In Italia i documentari hanno poco mercato e per questo vengono spesso considerati un genere minore, più adatto alla televisione che al cinema. Ma ci sono le eccezioni. Con grande piacere, quindi, ho ritrovato in questi giorni su Raiplay “S come Stanley” di Alex Infascelli, che racconta molti aspetti inediti della vita del grande regista Stanley Kubrick attraverso la testimonianza di Emilio D’Alessandro, un italiano che per trent’anni gli è stato vicino come autista, tuttofare e amico.
Nel 2016 “S come Stanley” ha vinto il premio David di Donatello come miglior documentario. Per realizzarlo Infascelli ha impiegato tre anni, e si vede. Con l’aiuto di Emilio ha raccolto una grande massa di documenti e di cimeli. Lo ha intervistato nella sua casa di campagna di Cassino, dove si è ritirato, ma lo ha anche seguito a Londra e negli altri luoghi dove il suo rapporto di lavoro con Kubrick si è trasformato in una singolare e asimmetrica amicizia.
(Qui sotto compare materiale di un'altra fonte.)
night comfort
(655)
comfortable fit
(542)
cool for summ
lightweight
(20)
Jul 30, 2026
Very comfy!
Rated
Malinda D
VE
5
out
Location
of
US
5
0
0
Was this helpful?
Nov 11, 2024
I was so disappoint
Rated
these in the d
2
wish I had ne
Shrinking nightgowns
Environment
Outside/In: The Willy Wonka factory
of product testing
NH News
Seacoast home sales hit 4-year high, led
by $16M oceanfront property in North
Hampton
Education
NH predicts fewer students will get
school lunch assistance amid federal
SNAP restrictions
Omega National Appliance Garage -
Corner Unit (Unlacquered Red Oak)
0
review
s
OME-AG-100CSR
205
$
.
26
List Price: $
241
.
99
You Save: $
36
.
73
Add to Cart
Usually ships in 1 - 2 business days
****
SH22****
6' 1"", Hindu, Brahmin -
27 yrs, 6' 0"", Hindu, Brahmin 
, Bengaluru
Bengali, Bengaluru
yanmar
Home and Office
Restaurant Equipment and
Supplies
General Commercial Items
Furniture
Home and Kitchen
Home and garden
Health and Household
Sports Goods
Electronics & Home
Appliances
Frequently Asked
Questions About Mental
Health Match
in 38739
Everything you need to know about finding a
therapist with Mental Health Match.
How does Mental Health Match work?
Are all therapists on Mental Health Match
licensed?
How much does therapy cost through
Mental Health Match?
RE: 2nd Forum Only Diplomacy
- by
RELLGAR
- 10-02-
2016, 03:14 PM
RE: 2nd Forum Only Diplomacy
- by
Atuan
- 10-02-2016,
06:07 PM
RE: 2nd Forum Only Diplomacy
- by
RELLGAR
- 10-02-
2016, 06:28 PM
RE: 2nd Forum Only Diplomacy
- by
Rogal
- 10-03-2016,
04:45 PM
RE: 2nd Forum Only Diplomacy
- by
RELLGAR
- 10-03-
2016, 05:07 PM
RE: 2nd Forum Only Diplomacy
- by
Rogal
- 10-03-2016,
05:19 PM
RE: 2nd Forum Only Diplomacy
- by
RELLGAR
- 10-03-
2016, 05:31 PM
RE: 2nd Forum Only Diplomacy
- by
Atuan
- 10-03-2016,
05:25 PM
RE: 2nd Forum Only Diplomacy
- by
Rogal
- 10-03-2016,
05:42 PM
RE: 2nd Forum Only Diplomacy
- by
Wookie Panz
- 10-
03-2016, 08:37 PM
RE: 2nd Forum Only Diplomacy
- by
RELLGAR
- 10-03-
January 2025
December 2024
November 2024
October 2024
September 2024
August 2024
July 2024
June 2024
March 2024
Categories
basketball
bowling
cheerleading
Da una parte il regista geniale, impegnato in modo maniacale nella realizzazione dei suoi capolavori, e bisognoso di attenzione continua per tutti gli aspetti della vita quotidiana. Dall’altra la dedizione assoluta di un uomo semplice e schietto, che esegue senza discutere e per Kubrick trascura la famiglia.
Emilio guida, giorno e notte. Trasporta sotto la neve l’enorme e iconico fallo usato in Arancia Meccanica. Nutre i cani e i gatti del regista. Acquista le candele necessarie a dare la luce giusta agli ambienti di Barry Lyndon. Ripara gli elettrodomestici. Fotografa lo stabilimento del gas abbandonato alle porte di Londra dove viene girato Full Metal Jacket. Fa la spesa. In Eyes Wide Shut compare in un cameo, e Kubrick lo omaggia dando il suo nome a un bar frequentato da Tom Cruise.
Il sodalizio si interrompe il 7 marzo 1999, quando Kubrick muore per un infarto. Emilio torna in Italia con i suoi ricordi.